Prove that for all $a,b,c \in \mathbb{R}^+$, $\sqrt[3]{\dfrac ab} + \sqrt[5]{\dfrac bc} + \sqrt[7]{\dfrac ca} > \dfrac 52$.
My thought process along with the proof: Since we're dealing with positive real numbers, I decided to use the AM-GM inequality in a way which lets us get rid of the exponents in the product. That is: $$\sqrt[3]{\dfrac ab} + \sqrt[5]{\dfrac bc} + \sqrt[7]{\dfrac ca} = \sum^3 \dfrac 13\sqrt[3]{\dfrac ab} + \sum^5 \dfrac 15\sqrt[5]{\dfrac bc} + \sum^7 \dfrac 17\sqrt[7]{\dfrac ca},$$ and we apply the AM-GM inequality to get that $$\sum^3 \dfrac 13\sqrt[3]{\dfrac ab} + \sum^5 \dfrac 15\sqrt[5]{\dfrac bc} + \sum^7 \dfrac 17\sqrt[7]{\dfrac ca} \ge 15\sqrt[15]{\frac{1}{3^3 5^5 7^7}}.$$ Then one can notice that it suffices to show that $15\sqrt[15]{\frac{1}{3^3 5^5 7^7}} > \frac 52$, and so I tried to manipulate the right-hand side.

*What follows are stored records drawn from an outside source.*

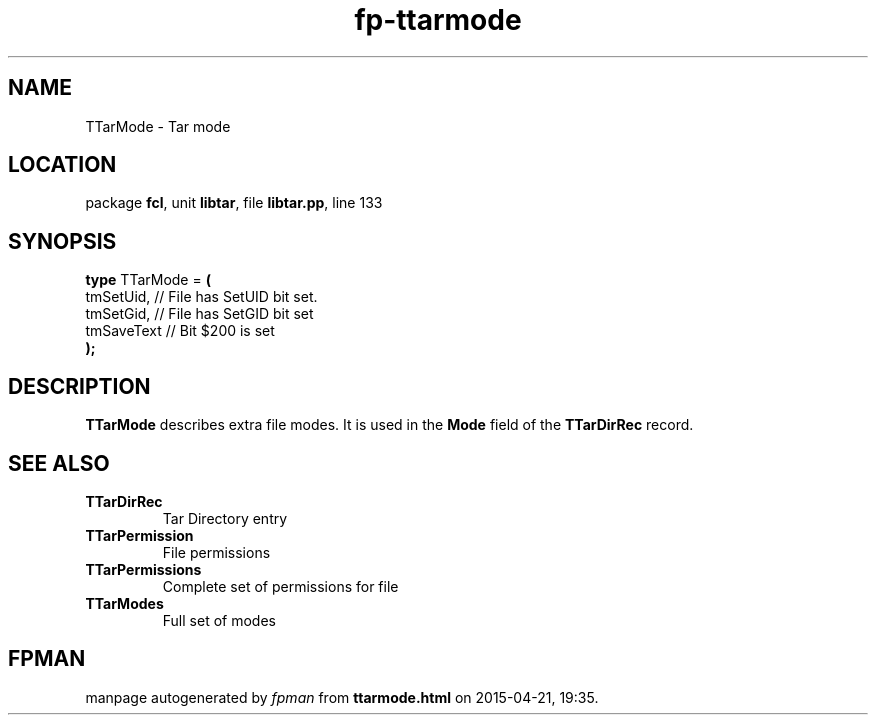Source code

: .\" file autogenerated by fpman
.TH "fp-ttarmode" 3 "2014-03-14" "fpman" "Free Pascal Programmer's Manual"
.SH NAME
TTarMode - Tar mode
.SH LOCATION
package \fBfcl\fR, unit \fBlibtar\fR, file \fBlibtar.pp\fR, line 133
.SH SYNOPSIS
\fBtype\fR TTarMode = \fB(\fR
  tmSetUid,  // File has SetUID bit set.
  tmSetGid,  // File has SetGID bit set
  tmSaveText // Bit $200 is set
.br
\fB);\fR
.SH DESCRIPTION
\fBTTarMode\fR describes extra file modes. It is used in the \fBMode\fR field of the \fBTTarDirRec\fR record.


.SH SEE ALSO
.TP
.B TTarDirRec
Tar Directory entry
.TP
.B TTarPermission
File permissions
.TP
.B TTarPermissions
Complete set of permissions for file
.TP
.B TTarModes
Full set of modes

.SH FPMAN
manpage autogenerated by \fIfpman\fR from \fBttarmode.html\fR on 2015-04-21, 19:35.

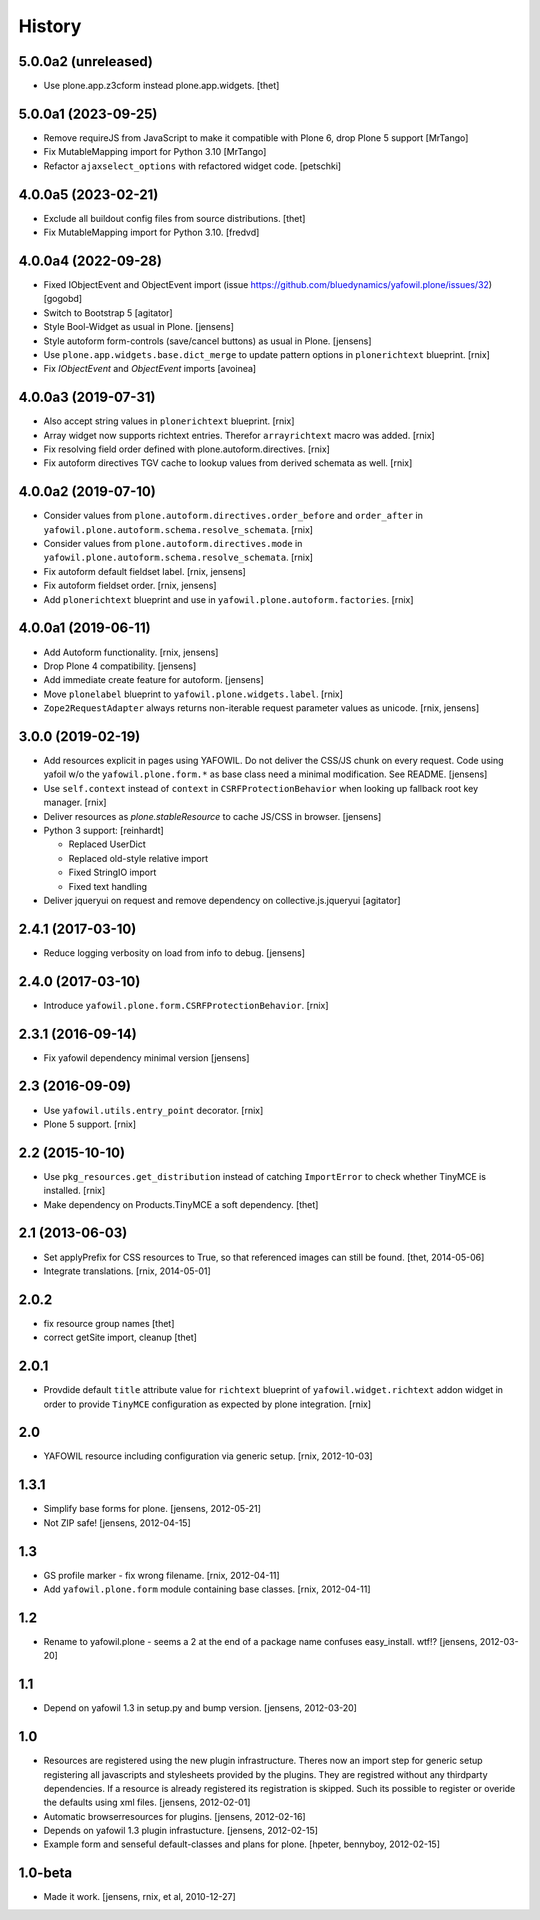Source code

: 
History
=======

5.0.0a2 (unreleased)
--------------------

- Use plone.app.z3cform instead plone.app.widgets.
  [thet]


5.0.0a1 (2023-09-25)
--------------------

- Remove requireJS from JavaScript to make it compatible with Plone 6, drop Plone 5 support
  [MrTango]

- Fix MutableMapping import for Python 3.10
  [MrTango]

- Refactor ``ajaxselect_options`` with refactored widget code.
  [petschki]


4.0.0a5 (2023-02-21)
--------------------

- Exclude all buildout config files from source distributions.
  [thet]

- Fix MutableMapping import for Python 3.10.
  [fredvd]


4.0.0a4 (2022-09-28)
--------------------

- Fixed IObjectEvent and ObjectEvent import (issue https://github.com/bluedynamics/yafowil.plone/issues/32)
  [gogobd]

- Switch to Bootstrap 5
  [agitator]

- Style Bool-Widget as usual in Plone.
  [jensens]

- Style autoform form-controls (save/cancel buttons) as usual in Plone.
  [jensens]

- Use ``plone.app.widgets.base.dict_merge`` to update pattern options in
  ``plonerichtext`` blueprint.
  [rnix]

- Fix `IObjectEvent` and `ObjectEvent` imports
  [avoinea]


4.0.0a3 (2019-07-31)
--------------------

- Also accept string values in ``plonerichtext`` blueprint.
  [rnix]

- Array widget now supports richtext entries. Therefor ``arrayrichtext`` macro
  was added.
  [rnix]

- Fix resolving field order defined with plone.autoform.directives.
  [rnix]

- Fix autoform directives TGV cache to lookup values from derived schemata as
  well.
  [rnix]


4.0.0a2 (2019-07-10)
--------------------

- Consider values from ``plone.autoform.directives.order_before`` and
  ``order_after`` in ``yafowil.plone.autoform.schema.resolve_schemata``.
  [rnix]

- Consider values from ``plone.autoform.directives.mode`` in
  ``yafowil.plone.autoform.schema.resolve_schemata``.
  [rnix]

- Fix autoform default fieldset label.
  [rnix, jensens]

- Fix autoform fieldset order.
  [rnix, jensens]

- Add ``plonerichtext`` blueprint and use in
  ``yafowil.plone.autoform.factories``.
  [rnix]


4.0.0a1 (2019-06-11)
--------------------

- Add Autoform functionality.
  [rnix, jensens]

- Drop Plone 4 compatibility.
  [jensens]

- Add immediate create feature for autoform.
  [jensens]

- Move ``plonelabel`` blueprint to ``yafowil.plone.widgets.label``.
  [rnix]

- ``Zope2RequestAdapter`` always returns non-iterable request parameter values
  as unicode.
  [rnix, jensens]


3.0.0 (2019-02-19)
------------------

- Add resources explicit in pages using YAFOWIL.
  Do not deliver the CSS/JS chunk on every request.
  Code using yafoil w/o the ``yafowil.plone.form.*`` as base class need a
  minimal modification. See README.
  [jensens]

- Use ``self.context`` instead of ``context`` in ``CSRFProtectionBehavior``
  when looking up fallback root key manager.
  [rnix]

- Deliver resources as `plone.stableResource` to cache JS/CSS in browser.
  [jensens]

- Python 3 support:
  [reinhardt]

  - Replaced UserDict
  - Replaced old-style relative import
  - Fixed StringIO import
  - Fixed text handling

- Deliver jqueryui on request and remove dependency on collective.js.jqueryui
  [agitator]


2.4.1 (2017-03-10)
------------------

- Reduce logging verbosity on load from info to debug.
  [jensens]


2.4.0 (2017-03-10)
------------------

- Introduce ``yafowil.plone.form.CSRFProtectionBehavior``.
  [rnix]


2.3.1 (2016-09-14)
------------------

- Fix yafowil dependency minimal version
  [jensens]


2.3 (2016-09-09)
----------------

- Use ``yafowil.utils.entry_point`` decorator.
  [rnix]

- Plone 5 support.
  [rnix]


2.2 (2015-10-10)
----------------

- Use ``pkg_resources.get_distribution`` instead of catching ``ImportError``
  to check whether TinyMCE is installed.
  [rnix]

- Make dependency on Products.TinyMCE a soft dependency.
  [thet]


2.1 (2013-06-03)
----------------

- Set applyPrefix for CSS resources to True, so that referenced images can
  still be found.
  [thet, 2014-05-06]

- Integrate translations.
  [rnix, 2014-05-01]


2.0.2
-----

- fix resource group names
  [thet]

- correct getSite import, cleanup
  [thet]

2.0.1
-----

- Provdide default ``title`` attribute value for ``richtext`` blueprint of
  ``yafowil.widget.richtext`` addon widget in order to provide ``TinyMCE``
  configuration as expected by plone integration.
  [rnix]

2.0
---

- YAFOWIL resource including configuration via generic setup.
  [rnix, 2012-10-03]

1.3.1
-----

- Simplify base forms for plone.
  [jensens, 2012-05-21]

- Not ZIP safe!
  [jensens, 2012-04-15]

1.3
---

- GS profile marker - fix wrong filename.
  [rnix, 2012-04-11]

- Add ``yafowil.plone.form`` module containing base classes.
  [rnix, 2012-04-11]


1.2
---

- Rename to yafowil.plone - seems a 2 at the end of a package name confuses
  easy_install. wtf!?
  [jensens, 2012-03-20]


1.1
---

- Depend on yafowil 1.3 in setup.py and bump version.
  [jensens, 2012-03-20]


1.0
---

- Resources are registered using the new plugin infrastructure.
  Theres now an import step for generic setup registering all javascripts and
  stylesheets provided by the plugins. They are registred without any
  thirdparty dependencies. If a resource is already registered its registration
  is skipped. Such its possible to register or overide the defaults using xml
  files.
  [jensens, 2012-02-01]

- Automatic browserresources for plugins.
  [jensens, 2012-02-16]

- Depends on yafowil 1.3 plugin infrastucture.
  [jensens, 2012-02-15]

- Example form and senseful default-classes and plans for plone.
  [hpeter, bennyboy, 2012-02-15]


1.0-beta
--------

- Made it work.
  [jensens, rnix, et al, 2010-12-27]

Notice that \begin{align*} 15\sqrt[15]{\dfrac{1}{3^3 5^5 7^7}} &> \frac{15}{\sqrt[15]{3^1 5^7 7^7}} \\ &= \frac{15}{\sqrt[15]{3^1 35^7}} \\ &> \frac{15}{\sqrt[15]{3^1 36^7}} \\ &= \frac{15}{\sqrt[15]{3^1 6^{14}}} \\ &> \frac{15}{\sqrt[15]{6^{15}}} \\ &= \frac{15}{6} \\ &= \frac{5}{2}, \end{align*} and so we should be done.